=== Cosa fare ===
A. Nell'estratto sul meeting di atletica, che cosa ha portato Bershawn Jackson ad attirare su di sé l'attenzione del mondo atletico?
B. Riporta l'estratto sul meeting di atletica senza alcuna modifica, dalle parole "Nella velocità femminile" giù fino alle parole "che pure farà.".

=== Estratto della pagina ===

....

Gatlin non ha mai vinto qui e ci verrà per il terzo anno di seguito. Due anni fa si vide soffiare (anche in termini di vento) la vittoria da un 9″86 stampatogli in faccia da Shawn Crawoford mentre l'anno scorso ci pensò Francis Obikwelu a rovinargli la festa nonostante fosse arrivato in Qatar pochissime ore prima della gara. Tutti questi atleti saranno in gara, distribuiti nelle due batterie, con loro a fare da ulteriore incomodo anche lo statunitense Terrence Trammel e il nigeriamo Uchenna Emedolu.

Per la velocità maschile ricordiamo ancora una volta il 200 in cui partirà il nostro rappresentante Koura Kaba Fantoni. La partenza è prevista per le 19.25 (18.25 per noi in Italia).

Nella velocità femminile invece avremo presenti nei 100 la campionessa mondiale Lauryn Williams, Felix Allyson ed un'inedita Emma Green che ricordiamo con molta maggiore facilità tra i tappetoni e l'asticella del salto in alto che pure farà.

L'altro piatto forte del meeting, vista la zona di svolgimento saranno le gare di mezzofondo. Per i 3000 ci sarà da ammirare lo squadrone keniano con il campione di parigi 2003, Eliud Kipchoge, il recordman juniores Augustine Choge, Ben Limo, Brimin Kipruto e Paul Kipsiele Koech, solo per citare i più forti. L'800 uomini vedrà invece di fronte l'uomo più veloce degli ultimi tre anni, Wilfred Bungei che cercherà di consolidare il suo dominio battendosi contro i tre atleti di casa (si fa per dire) Ubdulrahman Suleiman, Albardri Salam Amer e Majeed Saaeed Sultan. Sul lato mezzofondo donne potremo assistere ad un bel 1500 con la campionessa olimpica dei 5000 Mesert Defar, le keniane Mestawot Tadesse e Janet Jepkosgei e l'incredibile oro olimpico di Sidney, l'algerina Nouria Merah Benida.

Ci sarà anche l'inossidabile ceco Jan Zelezny in una gara di giavellotto dai pochi nomi noti fatta eccezione per il norvegese Andreas Thokildsen, il lituano Eriks Rags e il finnico Tero Jarvenpaa. Migliori nelle previsioni saranno invece i 400hs dove ci sarà Bershawn Jackson che con il suo 47″60 ad Osaka ha attirato l'attenzione del mondo atletico su di se. A dar lui battaglia ci sarà il greco Periklís Iakovákis accreditato di un notevole 47″82.

....

=== Voci fornite ===
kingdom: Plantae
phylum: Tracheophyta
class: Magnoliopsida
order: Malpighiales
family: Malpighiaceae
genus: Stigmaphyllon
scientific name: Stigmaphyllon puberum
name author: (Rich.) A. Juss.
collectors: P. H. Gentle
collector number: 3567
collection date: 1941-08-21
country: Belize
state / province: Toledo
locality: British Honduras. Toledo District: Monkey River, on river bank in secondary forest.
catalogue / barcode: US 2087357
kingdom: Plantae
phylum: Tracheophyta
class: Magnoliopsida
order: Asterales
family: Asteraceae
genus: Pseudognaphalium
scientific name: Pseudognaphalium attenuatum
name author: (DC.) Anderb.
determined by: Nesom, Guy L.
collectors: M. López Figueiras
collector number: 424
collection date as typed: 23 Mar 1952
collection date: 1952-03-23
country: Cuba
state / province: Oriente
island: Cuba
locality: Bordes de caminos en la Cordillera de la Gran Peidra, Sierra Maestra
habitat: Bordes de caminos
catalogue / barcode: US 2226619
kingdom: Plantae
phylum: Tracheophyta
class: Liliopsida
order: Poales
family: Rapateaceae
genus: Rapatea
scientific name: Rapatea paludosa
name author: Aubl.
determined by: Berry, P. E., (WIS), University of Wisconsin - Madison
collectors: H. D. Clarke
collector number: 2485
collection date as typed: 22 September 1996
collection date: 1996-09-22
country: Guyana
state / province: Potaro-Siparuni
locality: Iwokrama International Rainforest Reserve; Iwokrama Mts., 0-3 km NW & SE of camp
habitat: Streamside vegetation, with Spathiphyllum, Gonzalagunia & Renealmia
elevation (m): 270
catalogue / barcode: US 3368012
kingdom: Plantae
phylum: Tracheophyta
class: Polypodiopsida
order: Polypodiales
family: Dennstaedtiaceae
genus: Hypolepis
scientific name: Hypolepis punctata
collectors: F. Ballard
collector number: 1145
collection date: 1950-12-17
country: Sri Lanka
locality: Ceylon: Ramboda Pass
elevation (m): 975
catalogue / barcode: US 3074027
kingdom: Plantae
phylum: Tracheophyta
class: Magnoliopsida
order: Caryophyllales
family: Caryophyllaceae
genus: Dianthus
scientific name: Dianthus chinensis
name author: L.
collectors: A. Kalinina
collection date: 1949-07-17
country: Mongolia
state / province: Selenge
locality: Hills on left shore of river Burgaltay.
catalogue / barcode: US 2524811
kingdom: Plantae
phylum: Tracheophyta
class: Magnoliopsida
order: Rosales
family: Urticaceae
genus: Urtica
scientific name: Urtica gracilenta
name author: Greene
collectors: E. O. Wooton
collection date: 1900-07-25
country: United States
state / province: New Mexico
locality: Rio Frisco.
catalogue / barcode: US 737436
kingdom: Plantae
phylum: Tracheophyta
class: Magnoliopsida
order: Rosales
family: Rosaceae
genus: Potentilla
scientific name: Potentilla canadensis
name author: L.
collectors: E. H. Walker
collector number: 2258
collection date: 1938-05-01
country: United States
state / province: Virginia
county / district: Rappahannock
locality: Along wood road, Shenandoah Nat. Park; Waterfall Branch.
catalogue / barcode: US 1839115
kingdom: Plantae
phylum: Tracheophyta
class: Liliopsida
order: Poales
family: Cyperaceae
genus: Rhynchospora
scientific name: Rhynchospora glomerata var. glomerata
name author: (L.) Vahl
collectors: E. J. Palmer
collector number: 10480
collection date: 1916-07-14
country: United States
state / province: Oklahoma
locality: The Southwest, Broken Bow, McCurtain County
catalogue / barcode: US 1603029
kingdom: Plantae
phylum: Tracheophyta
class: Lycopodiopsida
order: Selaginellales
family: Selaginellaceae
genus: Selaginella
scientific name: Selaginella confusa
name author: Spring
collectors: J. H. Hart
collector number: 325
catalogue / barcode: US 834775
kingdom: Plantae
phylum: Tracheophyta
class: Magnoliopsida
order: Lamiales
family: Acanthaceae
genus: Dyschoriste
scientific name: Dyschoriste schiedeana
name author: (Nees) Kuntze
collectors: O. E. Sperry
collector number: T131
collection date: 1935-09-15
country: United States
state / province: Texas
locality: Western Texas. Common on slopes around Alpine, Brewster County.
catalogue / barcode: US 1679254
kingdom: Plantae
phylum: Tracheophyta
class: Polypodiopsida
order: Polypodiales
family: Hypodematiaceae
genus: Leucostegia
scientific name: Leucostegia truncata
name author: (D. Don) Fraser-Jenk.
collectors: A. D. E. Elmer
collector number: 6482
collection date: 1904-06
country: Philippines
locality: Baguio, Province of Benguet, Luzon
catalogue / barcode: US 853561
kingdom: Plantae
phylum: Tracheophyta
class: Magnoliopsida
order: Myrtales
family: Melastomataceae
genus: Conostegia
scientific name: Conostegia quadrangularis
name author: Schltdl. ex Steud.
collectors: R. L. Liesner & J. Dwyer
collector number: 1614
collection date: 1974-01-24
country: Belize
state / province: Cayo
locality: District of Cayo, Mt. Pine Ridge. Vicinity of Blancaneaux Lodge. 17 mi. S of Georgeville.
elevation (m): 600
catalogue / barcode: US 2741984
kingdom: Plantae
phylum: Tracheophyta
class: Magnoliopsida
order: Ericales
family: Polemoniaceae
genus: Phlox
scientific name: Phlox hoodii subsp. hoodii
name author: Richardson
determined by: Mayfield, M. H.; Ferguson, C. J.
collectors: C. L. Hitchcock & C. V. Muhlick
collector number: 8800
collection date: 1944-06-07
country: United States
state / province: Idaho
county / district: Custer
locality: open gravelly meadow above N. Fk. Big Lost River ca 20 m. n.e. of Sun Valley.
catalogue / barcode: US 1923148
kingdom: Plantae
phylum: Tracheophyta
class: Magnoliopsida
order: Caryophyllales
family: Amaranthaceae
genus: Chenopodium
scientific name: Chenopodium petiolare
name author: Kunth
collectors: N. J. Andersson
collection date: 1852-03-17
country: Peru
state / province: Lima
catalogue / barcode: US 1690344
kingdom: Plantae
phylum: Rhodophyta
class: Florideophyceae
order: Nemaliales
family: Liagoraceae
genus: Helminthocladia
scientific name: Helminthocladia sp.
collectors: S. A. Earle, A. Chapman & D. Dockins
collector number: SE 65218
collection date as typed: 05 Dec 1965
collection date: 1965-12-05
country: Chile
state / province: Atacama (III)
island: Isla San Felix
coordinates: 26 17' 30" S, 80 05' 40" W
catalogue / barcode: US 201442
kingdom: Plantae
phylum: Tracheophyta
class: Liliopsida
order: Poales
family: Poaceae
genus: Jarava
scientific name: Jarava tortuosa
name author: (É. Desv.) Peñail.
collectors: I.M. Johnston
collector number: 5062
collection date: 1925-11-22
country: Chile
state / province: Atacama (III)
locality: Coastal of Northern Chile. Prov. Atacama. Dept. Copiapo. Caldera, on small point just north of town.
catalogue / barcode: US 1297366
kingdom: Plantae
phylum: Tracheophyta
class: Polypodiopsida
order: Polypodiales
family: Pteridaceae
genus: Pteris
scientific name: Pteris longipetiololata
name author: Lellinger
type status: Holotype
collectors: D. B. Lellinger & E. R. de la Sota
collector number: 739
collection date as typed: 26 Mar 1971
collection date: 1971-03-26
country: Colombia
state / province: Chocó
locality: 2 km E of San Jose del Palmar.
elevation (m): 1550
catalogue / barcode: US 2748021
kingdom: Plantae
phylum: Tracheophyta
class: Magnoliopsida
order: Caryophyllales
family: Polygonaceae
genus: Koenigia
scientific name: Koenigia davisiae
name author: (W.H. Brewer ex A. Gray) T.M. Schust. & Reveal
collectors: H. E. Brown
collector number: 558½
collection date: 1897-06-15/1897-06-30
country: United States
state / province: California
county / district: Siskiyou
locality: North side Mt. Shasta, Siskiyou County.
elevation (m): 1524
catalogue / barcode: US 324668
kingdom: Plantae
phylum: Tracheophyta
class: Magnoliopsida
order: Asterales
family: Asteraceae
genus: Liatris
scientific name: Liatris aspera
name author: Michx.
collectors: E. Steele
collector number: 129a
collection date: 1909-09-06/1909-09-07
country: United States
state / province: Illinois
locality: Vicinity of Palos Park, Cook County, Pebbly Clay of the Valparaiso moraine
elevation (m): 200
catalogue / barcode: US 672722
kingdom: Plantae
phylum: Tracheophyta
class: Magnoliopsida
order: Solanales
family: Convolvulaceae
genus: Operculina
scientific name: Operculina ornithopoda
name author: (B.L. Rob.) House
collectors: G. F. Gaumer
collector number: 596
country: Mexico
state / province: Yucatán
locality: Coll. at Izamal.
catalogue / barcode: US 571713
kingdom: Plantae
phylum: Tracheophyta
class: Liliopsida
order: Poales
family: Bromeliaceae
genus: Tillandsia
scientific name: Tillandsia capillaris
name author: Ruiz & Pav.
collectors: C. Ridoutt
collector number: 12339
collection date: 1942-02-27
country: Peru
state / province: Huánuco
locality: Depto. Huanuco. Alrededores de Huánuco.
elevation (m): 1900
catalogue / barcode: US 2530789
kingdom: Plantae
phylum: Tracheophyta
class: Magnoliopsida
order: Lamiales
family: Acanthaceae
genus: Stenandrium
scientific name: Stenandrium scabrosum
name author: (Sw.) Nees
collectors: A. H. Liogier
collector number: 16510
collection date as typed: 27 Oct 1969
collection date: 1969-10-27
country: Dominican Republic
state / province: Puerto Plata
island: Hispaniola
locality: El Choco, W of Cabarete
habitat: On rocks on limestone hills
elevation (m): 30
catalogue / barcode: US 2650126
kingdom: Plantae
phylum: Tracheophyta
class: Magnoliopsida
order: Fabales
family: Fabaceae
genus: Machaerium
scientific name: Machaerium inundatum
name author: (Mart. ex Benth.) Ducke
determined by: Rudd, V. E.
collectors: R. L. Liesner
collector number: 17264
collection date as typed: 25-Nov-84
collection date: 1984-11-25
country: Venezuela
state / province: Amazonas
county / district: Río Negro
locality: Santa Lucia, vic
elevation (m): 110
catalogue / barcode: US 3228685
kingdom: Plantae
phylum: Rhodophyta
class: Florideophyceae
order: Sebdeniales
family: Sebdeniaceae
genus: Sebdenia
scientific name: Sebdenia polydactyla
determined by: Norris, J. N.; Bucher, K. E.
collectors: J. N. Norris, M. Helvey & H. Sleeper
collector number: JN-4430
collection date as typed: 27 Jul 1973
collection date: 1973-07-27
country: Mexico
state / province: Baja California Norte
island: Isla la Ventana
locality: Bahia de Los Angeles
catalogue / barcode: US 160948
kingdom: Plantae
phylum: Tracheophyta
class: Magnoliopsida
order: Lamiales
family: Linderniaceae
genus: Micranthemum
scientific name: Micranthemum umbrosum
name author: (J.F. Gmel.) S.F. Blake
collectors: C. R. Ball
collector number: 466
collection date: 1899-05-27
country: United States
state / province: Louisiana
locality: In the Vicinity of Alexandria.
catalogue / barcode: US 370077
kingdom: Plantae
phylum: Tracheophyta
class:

....

=== Risposte ===
A. Bershawn Jackson ha attirato l'attenzione del mondo atletico con il suo 47″60 ad Osaka.

B.
Nella velocità femminile invece avremo presenti nei 100 la campionessa mondiale Lauryn Williams, Felix Allyson ed un'inedita Emma Green che ricordiamo con molta maggiore facilità tra i tappetoni e l'asticella del salto in alto che pure farà.